**** Text shown ****

Note: Values are expressed as median and interquartile range (IQR). The comparison analysis shows a statistical significance between HFR vs. AGR (p < 0.01) in RLTL and RMCTL. A significant difference was found ab p < 0.01.

The TL comparison analysis between the AGR and HFR groups showed a statistically significant difference. RLTL and RMCTL always resulted higher in AGR than in the HFR groups at the first lactation (RLTL p < 0.01; RMCTL p < 0.01; Table 1) and also when the two entire groups were compared (RLTL p < 0.05; RMCTL p < 0.01; Table S1). Tilesi et al. (2010) studied TL in two Italian cattle breeds (Chianina and Maremmana) used for meat production and characterized by high longevity and range breeding; longer telomeres were observed in Maremmana than in Chianina. Interestingly, the selection history of Maremmana (the breed with longer telomeres) is much more similar to that of AGR (reblood with individuals of other breeds for the heads' contraction in recent years) than HFR. Furthermore, the AGR breed is also characterized by high genome stability, probably due to the environment and mild zootechnical selective pressure (Ciotola et al., 2005). Both AGR and HFR were healthy, sampled simultaneously, and reared in the same area and under similar conditions, confirming that telomeres are also determined by heritable quantitative traits derived from both genetic and epigenetic mechanisms (Eisenberg & Kuzawa, 2018). Furthermore, we noticed that relative TL in AGR is naturally longer than in HFR at the same age and lactation stages (Table 1).

**** Records ****

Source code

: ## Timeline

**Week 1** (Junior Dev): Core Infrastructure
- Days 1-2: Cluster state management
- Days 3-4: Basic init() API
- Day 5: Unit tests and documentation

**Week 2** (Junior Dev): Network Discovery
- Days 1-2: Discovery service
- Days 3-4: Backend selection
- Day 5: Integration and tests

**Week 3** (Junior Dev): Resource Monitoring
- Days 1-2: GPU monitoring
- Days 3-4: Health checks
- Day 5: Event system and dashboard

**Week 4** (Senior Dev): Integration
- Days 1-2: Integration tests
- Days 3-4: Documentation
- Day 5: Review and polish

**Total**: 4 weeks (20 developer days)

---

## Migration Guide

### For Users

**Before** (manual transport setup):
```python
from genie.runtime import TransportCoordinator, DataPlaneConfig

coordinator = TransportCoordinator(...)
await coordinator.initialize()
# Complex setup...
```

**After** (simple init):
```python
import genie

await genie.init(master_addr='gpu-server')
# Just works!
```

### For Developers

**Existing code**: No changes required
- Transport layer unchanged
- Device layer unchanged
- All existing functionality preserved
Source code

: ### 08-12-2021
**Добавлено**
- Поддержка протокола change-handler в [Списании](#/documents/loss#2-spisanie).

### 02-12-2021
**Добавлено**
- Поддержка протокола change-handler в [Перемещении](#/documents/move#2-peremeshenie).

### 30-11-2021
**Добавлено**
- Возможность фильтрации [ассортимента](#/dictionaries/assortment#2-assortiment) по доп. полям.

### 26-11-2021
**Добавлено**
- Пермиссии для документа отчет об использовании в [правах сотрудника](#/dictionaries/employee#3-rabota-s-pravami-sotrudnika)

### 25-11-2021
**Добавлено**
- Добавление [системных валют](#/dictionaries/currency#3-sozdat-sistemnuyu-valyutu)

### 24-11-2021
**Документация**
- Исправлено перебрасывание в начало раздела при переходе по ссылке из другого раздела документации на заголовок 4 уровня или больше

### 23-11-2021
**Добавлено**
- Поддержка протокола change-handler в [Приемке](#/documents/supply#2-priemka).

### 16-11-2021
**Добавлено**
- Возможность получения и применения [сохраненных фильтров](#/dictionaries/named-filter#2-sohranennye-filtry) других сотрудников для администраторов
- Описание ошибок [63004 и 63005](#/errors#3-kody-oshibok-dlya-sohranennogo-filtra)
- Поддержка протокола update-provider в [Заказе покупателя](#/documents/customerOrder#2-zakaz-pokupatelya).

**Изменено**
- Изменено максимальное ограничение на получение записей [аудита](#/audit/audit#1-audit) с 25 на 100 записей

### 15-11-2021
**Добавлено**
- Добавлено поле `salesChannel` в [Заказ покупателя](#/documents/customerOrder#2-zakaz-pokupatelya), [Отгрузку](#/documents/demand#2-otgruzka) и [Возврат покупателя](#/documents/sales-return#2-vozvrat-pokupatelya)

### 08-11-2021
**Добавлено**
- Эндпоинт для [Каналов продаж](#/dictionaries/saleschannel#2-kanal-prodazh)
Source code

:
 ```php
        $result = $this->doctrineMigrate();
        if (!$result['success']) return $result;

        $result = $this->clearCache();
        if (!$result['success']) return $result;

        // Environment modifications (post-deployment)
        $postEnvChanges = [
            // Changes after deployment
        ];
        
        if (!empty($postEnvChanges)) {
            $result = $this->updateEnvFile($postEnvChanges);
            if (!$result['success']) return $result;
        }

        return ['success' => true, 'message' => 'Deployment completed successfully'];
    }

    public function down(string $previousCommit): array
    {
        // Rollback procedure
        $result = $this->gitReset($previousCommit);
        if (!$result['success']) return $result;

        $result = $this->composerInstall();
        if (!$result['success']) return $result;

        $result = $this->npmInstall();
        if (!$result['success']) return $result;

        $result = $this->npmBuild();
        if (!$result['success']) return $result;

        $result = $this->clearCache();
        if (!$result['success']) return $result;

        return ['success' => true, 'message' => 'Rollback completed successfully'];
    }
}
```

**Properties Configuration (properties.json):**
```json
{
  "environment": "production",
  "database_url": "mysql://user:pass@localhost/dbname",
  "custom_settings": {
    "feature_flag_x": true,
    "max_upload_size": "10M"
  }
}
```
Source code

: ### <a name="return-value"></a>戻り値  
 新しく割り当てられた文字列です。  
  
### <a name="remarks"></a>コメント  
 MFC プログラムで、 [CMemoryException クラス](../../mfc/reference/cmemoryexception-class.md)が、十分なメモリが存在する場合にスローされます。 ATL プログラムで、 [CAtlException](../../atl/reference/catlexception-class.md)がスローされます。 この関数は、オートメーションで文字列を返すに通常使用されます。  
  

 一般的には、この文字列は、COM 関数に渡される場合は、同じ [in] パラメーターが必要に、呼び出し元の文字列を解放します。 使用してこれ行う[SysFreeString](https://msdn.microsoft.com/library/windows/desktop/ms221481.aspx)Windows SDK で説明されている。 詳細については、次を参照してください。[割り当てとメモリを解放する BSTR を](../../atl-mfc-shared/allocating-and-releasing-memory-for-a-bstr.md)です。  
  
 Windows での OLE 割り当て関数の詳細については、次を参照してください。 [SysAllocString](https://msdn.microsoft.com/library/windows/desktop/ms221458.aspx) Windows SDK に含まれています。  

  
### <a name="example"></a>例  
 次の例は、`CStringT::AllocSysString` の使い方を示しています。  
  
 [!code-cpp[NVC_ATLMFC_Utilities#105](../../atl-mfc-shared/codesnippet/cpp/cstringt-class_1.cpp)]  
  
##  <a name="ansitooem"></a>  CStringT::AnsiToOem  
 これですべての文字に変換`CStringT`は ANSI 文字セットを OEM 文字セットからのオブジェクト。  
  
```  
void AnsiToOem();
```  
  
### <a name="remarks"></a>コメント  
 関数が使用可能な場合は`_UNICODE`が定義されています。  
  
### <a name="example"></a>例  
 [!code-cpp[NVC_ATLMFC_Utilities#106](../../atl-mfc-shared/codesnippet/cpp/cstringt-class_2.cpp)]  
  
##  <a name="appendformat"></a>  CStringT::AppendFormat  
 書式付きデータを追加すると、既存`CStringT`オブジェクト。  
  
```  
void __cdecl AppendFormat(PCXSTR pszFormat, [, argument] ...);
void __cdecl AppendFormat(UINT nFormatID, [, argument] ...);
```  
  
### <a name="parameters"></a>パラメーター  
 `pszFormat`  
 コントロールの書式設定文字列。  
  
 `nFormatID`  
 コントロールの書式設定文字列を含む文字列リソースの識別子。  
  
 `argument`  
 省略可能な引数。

****

## The problem
Quote the passage on telomere length in cattle from "Note: Values are" up to and including "found ab p < 0.01.". The entries that come after the text aren't needed for what follows.

## Result of the exercise
Note: Values are expressed as median and interquartile range (IQR). The comparison analysis shows a statistical significance between HFR vs. AGR (p < 0.01) in RLTL and RMCTL. A significant difference was found ab p < 0.01.